In February 2025, Pernod Ricard acquired the South African gin Inverroche. In July 2025 they sold the Irish whiskey brands Clontarf and Knappogue Castle to Cobblestone Brands, and the Indian whisky Imperial Blue to Tilaknagar Industries.

In December 2025, it was announced that Pernod Ricard had agreed to sell its US sparkling wine assets associated with the Mumm Napa, Mumm Sparkling California and DVX brands to Trinchero Family Wine & Spirits.

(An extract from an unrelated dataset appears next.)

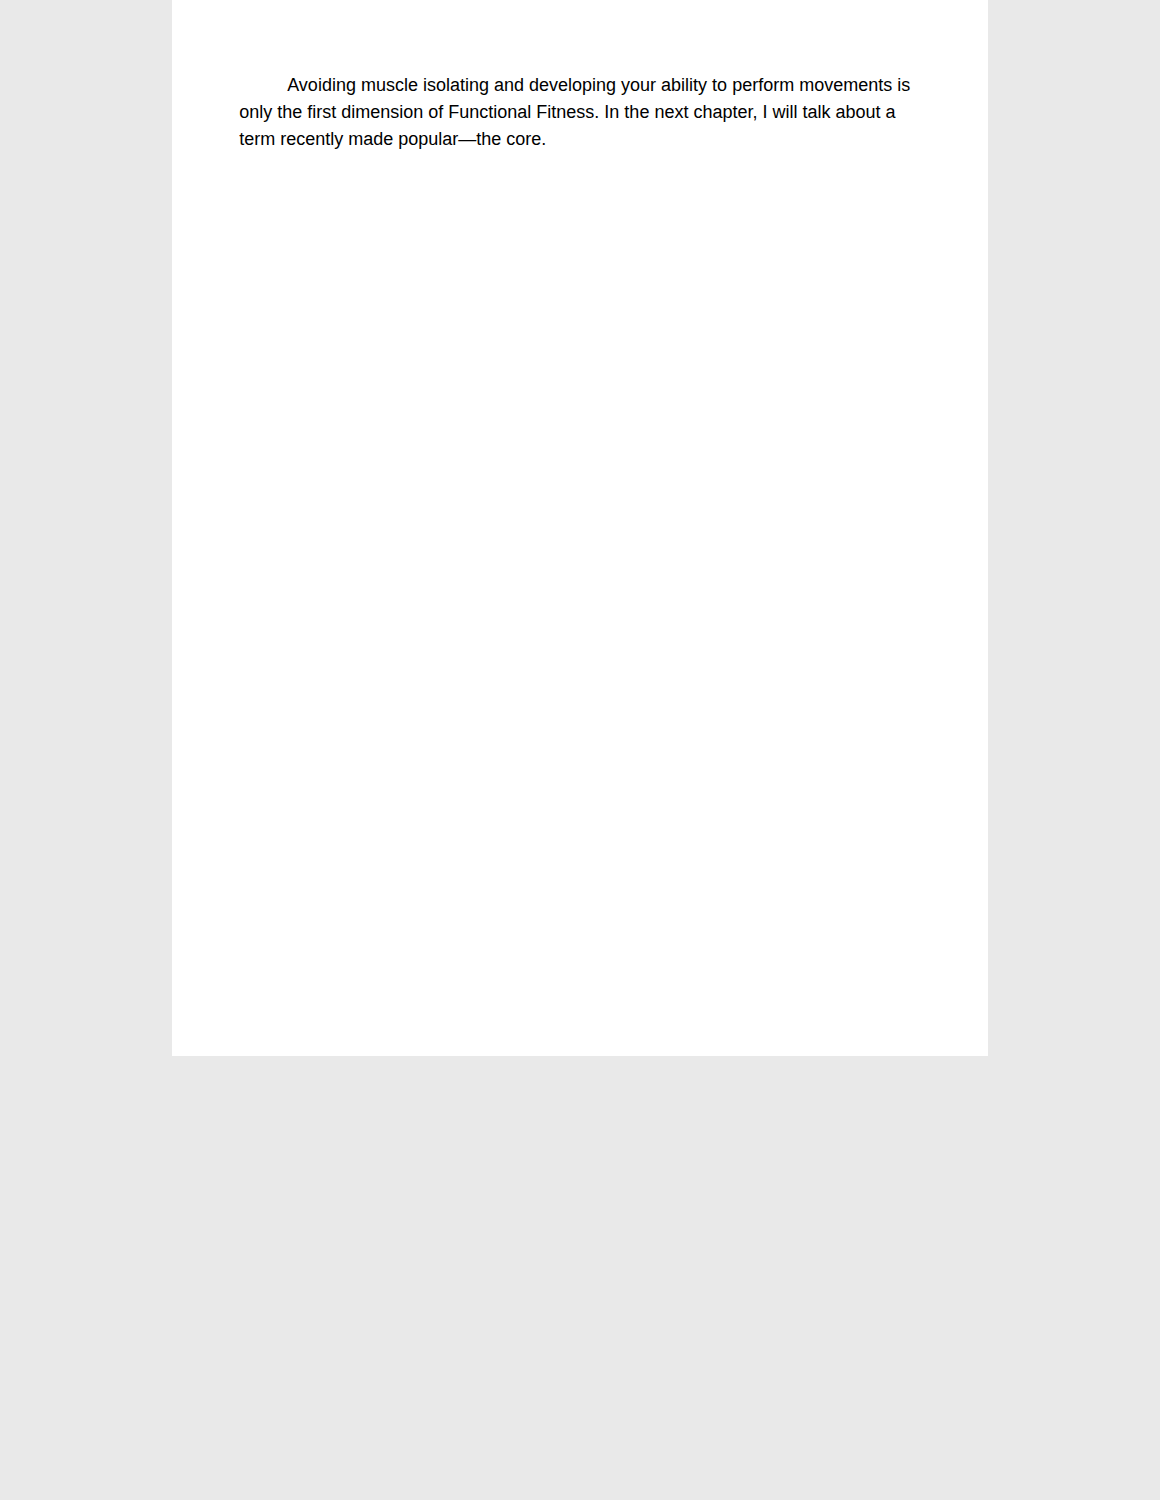Avoiding muscle isolating and developing your ability to perform movements is only the first dimension of Functional Fitness. In the next chapter, I will talk about a term recently made popular—the core.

The transaction, which excluded Champagne and Mumm operations outside the United States, formed part of Pernod Ricard's ongoing portfolio rationalisation, with financial terms not disclosed.

==Subsidiaries==
- Pernod Ricard Armenia – Armenian subsidiary and owner of Yerevan Brandy Company
- Pernod Ricard Hellas - subsidiary in Greece
- Pernod Ricard India – Indian subsidiary
- Pernod Ricard Rouss – subsidiary in the Russian Federation
- Pernod Ricard Winemakers – owner of Jacob's Creek, Brancott Estate, Campo Viejo, Ysios, Tarsus, Aura, Azpilicueta, and Siglo
- Chivas Brothers Ltd – whisky and gin branch of Pernod Ricard, makers of Chivas Regal and Royal Salute
- Corby Distilleries – Canadian subsidiary; owner of Wiser's whisky, Lamb's rum; Hiram Walker & Sons Limited is majority shareholder of Corby and itself unit of Pernod Ricard
- Irish Distillers – Irish subsidiary and makers of Jameson Irish Whiskey, Powers, Redbreast and Midleton Very Rare

==Brands==
Pernod Ricard beverage brands include:

- Apéritif: Italicus, Lillet, Pernod, Ricard, Suze
- Brandy & Cognac: Ararat, Augier, Macieira, Martell
- Gin: Beefeater, Cork Dry, Inverroche, KI NO BI, Malfy, Monkey 47, Plymouth Gin, Seagram's Gin, Ungava
- Liqueurs & Bitters: Becherovka, Kahlúa, Ramazzotti
- Rum: Gosling Rum, Havana Club, Malibu
- Tequila & Mezcal: Avión, Código 1530, Del Maguey, Olmeca, Olmeca Altos
- Vodka: Absolut, Explorer, L’Orbe, Luksusowa, Ostoya, Renat, Wyborowa
- American whiskey: Jefferson's Bourbon, Rabbit Hole, Smooth Ambler, TX Whiskey
- Canadian whisky: J.P. Wiser's, Lot No. 40
- Chinese whisky: The Chuan Pure Malt Whisky
- Irish whiskey: Crested Ten, Green Spot, Jameson, Method and Madness, Midleton Very Rare, Powers, Redbreast
- Indian whisky: Blenders Pride, Royal Stag
- Scotch whisky:
  - Single malt Scotch whisky: Aberlour, Glen Keith, The Glenlivet, Longmorn, Scapa
  - Blended Scotch whisky: Ballantine's, Chivas Regal, Long John, Passport, Royal Salute, Something Special, 100 Pipers
- Wine: Kenwood Vineyards, West Coast Cooler, Helan Mountain
- Champagne: G. H. Mumm, Perrier-Jouët

Pernod Ricard previously owned the non-alcoholic chocolate beverage Yoo-hoo, which was acquired from a group of private investors in 1989. Pernod Ricard also previously owned the carbonated citrus drink Orangina. Both brands were sold in 2001 to Cadbury Schweppes.